Toru: OSSU! Recently, I met an UTSUKUSHII woman at a party! The second I saw her, I thought I'd seen her before somewhere. But I couldn't remember her name! So, in this situation, I went up to her, and I said this: “Dokoka de atta koto arukke?" Do-ko-ka de a ta ko-to a-ru keh? It means, “Have we met somewhere?" And what do you think she said to me? “What? I work with you every day. You're not serious, right?" IYA! It was an all-prettied-up Azusa! SHIMATAAAA! So, that's it for today's “KOUKAN TALK!" ...I sure hope Azusa will start talking to me again soon! 

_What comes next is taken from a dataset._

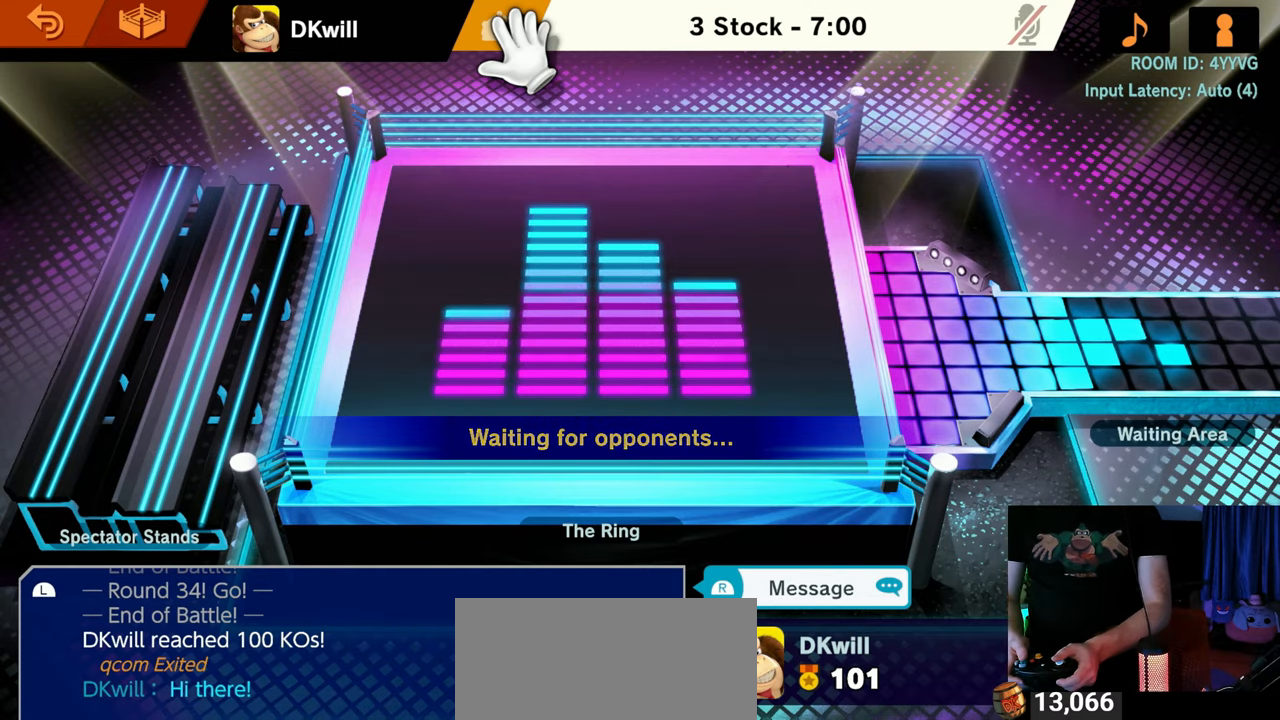
{"buttons": ["R1"], "left_stick": "up", "right_stick": "center", "events": [[33, "B", "down"], [383, "B", "up"], [417, "A", "up"], [483, "L1", "up"]]}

Toru: KONNICHIWA, MINNA! We're getting back to the basics on today's “KOUKAN TALK!" Today, we will introduce a very basic phrase! “Let's trade!" I almost don't need to explain this phrase! Let's translate it! “Koukan shiyou yo!" Ko-o-ka-n shee-yo-o yo! What is important is to have a glint in your eye, like you're really excited! If you communicate your excitement, I'm sure you can make a good trade! So that's it for today! See you, everyone! JA NE! 

Toru: YA, MINNA! In today's “KOUKAN TALK," I'm going to introduce something that's often said to me. “You're kidding!" There is often a lot of shocking news in my circle of friends. When I said I saw a bright red ā\u0003, this is what they said to me! “Jodan deshou!" Jo-da-n de-sho-o! You're kidding?! I'm serious! I saw a very angry ā\u0003, and its face was bright red! ...Man, I was scared! So that's all for today! MATA KONDO, everyone! 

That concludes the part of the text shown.